3次元空間上でピンを置いたりファイルを追加したりできるようになった

 2つ目の改善点は、3次元空間上での計測機能。画面上でスケールのコマンドを選択すると、「直線距離」「水平距離」「水平面積」「体積」など8種類の選択肢が登場。例えば、橋梁の一部の高さなどを確認したいときは、3次元空間上で計測したい幅の両端にカーソルを合わせるだけでその距離を計測することができる。計測結果はそのまま自由にラベル付けをして保存することも可能となっている。

橋梁の下部空間にある構造物の高さを計測している様子
様々なコマンドを直観的に操作することができるTRANCITYのUI

 3つ目の改善点が、点群データを生成するために対応している動画形式の拡大。これまではスマートフォンやアクションカメラGoProなどで撮影した動画から点群データなどを作成していたが、新たに360度カメラの動画からも点群データが起こせるようになった。
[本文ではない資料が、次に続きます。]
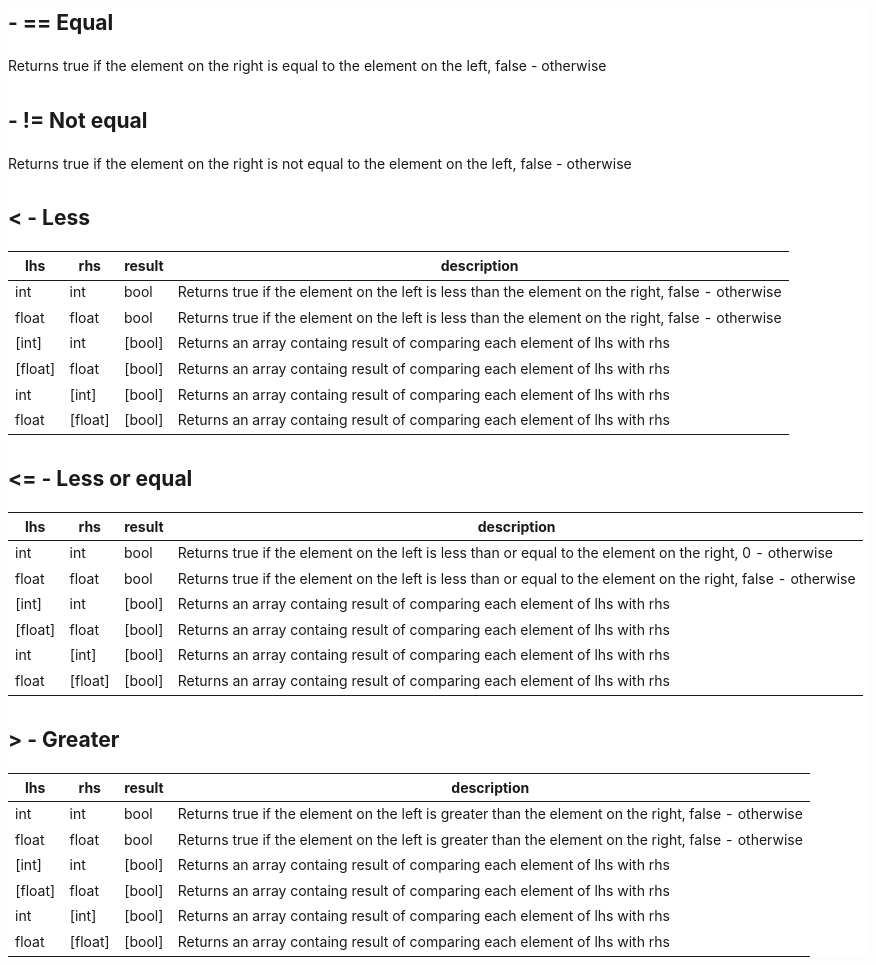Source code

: ## - == Equal
Returns true if the element on the right is equal to the element on the left, false - otherwise

## - != Not equal
Returns true if the element on the right is not equal to the element on the left, false - otherwise

## < - Less
| lhs     | rhs     | result   | description |
| ------- | ------- | -------- | ------------|
| int     | int     | bool     | Returns true if the element on the left is less than the element on the right, false - otherwise
| float   | float   | bool     | Returns true if the element on the left is less than the element on the right, false - otherwise
| [int]   | int     | [bool]   | Returns an array containg result of comparing each element of lhs with rhs
| [float] | float   | [bool]   | Returns an array containg result of comparing each element of lhs with rhs
| int     | [int]   | [bool]   | Returns an array containg result of comparing each element of lhs with rhs
| float   | [float] | [bool]   | Returns an array containg result of comparing each element of lhs with rhs

## <= - Less or equal
| lhs     | rhs     | result   | description |
| ------- | ------- | -------- | ------------|
| int     | int     | bool     | Returns true if the element on the left is less than or equal to the element on the right, 0 - otherwise
| float   | float   | bool     | Returns true if the element on the left is less than or equal to the element on the right, false - otherwise
| [int]   | int     | [bool]   | Returns an array containg result of comparing each element of lhs with rhs
| [float] | float   | [bool]   | Returns an array containg result of comparing each element of lhs with rhs
| int     | [int]   | [bool]   | Returns an array containg result of comparing each element of lhs with rhs
| float   | [float] | [bool]   | Returns an array containg result of comparing each element of lhs with rhs

## > - Greater
| lhs     | rhs     | result   | description |
| ------- | ------- | -------- | ------------|
| int     | int     | bool     | Returns true if the element on the left is greater than the element on the right, false - otherwise
| float   | float   | bool     | Returns true if the element on the left is greater than the element on the right, false - otherwise
| [int]   | int     | [bool]   | Returns an array containg result of comparing each element of lhs with rhs
| [float] | float   | [bool]   | Returns an array containg result of comparing each element of lhs with rhs
| int     | [int]   | [bool]   | Returns an array containg result of comparing each element of lhs with rhs
| float   | [float] | [bool]   | Returns an array containg result of comparing each element of lhs with rhs
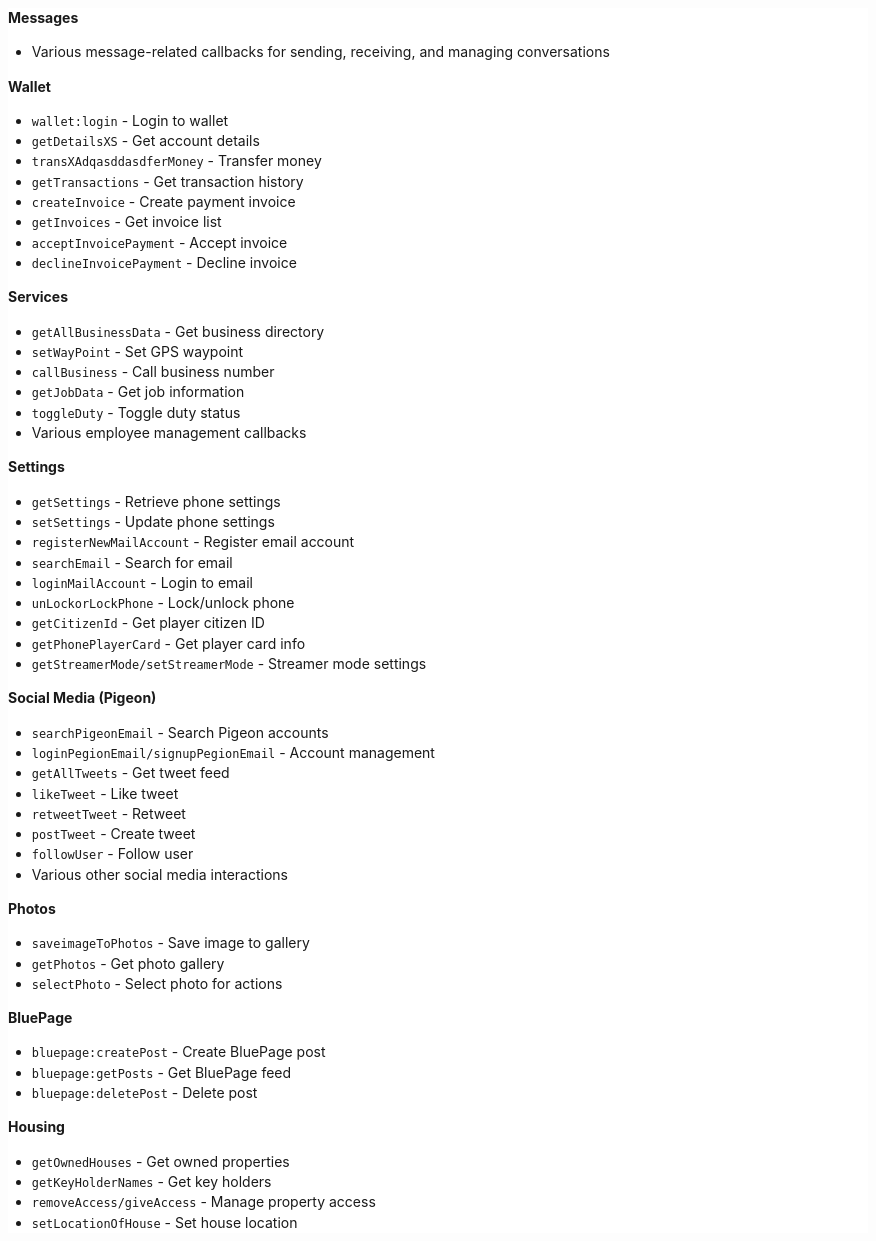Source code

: **Messages**
- Various message-related callbacks for sending, receiving, and managing conversations

**Wallet**
- `wallet:login` - Login to wallet
- `getDetailsXS` - Get account details
- `transXAdqasddasdferMoney` - Transfer money
- `getTransactions` - Get transaction history
- `createInvoice` - Create payment invoice
- `getInvoices` - Get invoice list
- `acceptInvoicePayment` - Accept invoice
- `declineInvoicePayment` - Decline invoice

**Services**
- `getAllBusinessData` - Get business directory
- `setWayPoint` - Set GPS waypoint
- `callBusiness` - Call business number
- `getJobData` - Get job information
- `toggleDuty` - Toggle duty status
- Various employee management callbacks

**Settings**
- `getSettings` - Retrieve phone settings
- `setSettings` - Update phone settings
- `registerNewMailAccount` - Register email account
- `searchEmail` - Search for email
- `loginMailAccount` - Login to email
- `unLockorLockPhone` - Lock/unlock phone
- `getCitizenId` - Get player citizen ID
- `getPhonePlayerCard` - Get player card info
- `getStreamerMode/setStreamerMode` - Streamer mode settings

**Social Media (Pigeon)**
- `searchPigeonEmail` - Search Pigeon accounts
- `loginPegionEmail/signupPegionEmail` - Account management
- `getAllTweets` - Get tweet feed
- `likeTweet` - Like tweet
- `retweetTweet` - Retweet
- `postTweet` - Create tweet
- `followUser` - Follow user
- Various other social media interactions

**Photos**
- `saveimageToPhotos` - Save image to gallery
- `getPhotos` - Get photo gallery
- `selectPhoto` - Select photo for actions

**BluePage**
- `bluepage:createPost` - Create BluePage post
- `bluepage:getPosts` - Get BluePage feed
- `bluepage:deletePost` - Delete post

**Housing**
- `getOwnedHouses` - Get owned properties
- `getKeyHolderNames` - Get key holders
- `removeAccess/giveAccess` - Manage property access
- `setLocationOfHouse` - Set house location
これにより、災害時など、短時間で大まかな被災状況が知りたい場合は360度カメラを用いることで、1回の撮影で広範囲の情報を網羅した点群データを生成することが可能になるという。

 4つ目の改善点は、3次元空間内で人の目線の高さの移動シミュレーションなどができる3Dウォーク機能。例えば、鉄道駅構内でバリアフリールートなどを確認したい場合にこれらの機能が役立つという。

機能の拡充ポイントなどを紹介するブース内の掲示パネル

最新の小型ドローンIBIS2のデモ飛行も実施

 CalTaブースでは2023年6月に販売を開始した最新の産業用小型ドローン「IBIS2」(アイビスツー)のデモ飛行も実施した。IBISは屋内空間に特化して開発された小型ドローン。大きさ194mm×198.5mm×58mm、バッテリー込みの重量は243g、飛行時間は旧型機比約1.4倍の11分。赤外線カメラやデータ取得センサを追加で搭載可能となったほか、機体が上下反転した状態からも再離陸できるタートルモードを搭載するなど、これまで以上に極小空間や暗所での調査が実現できるという。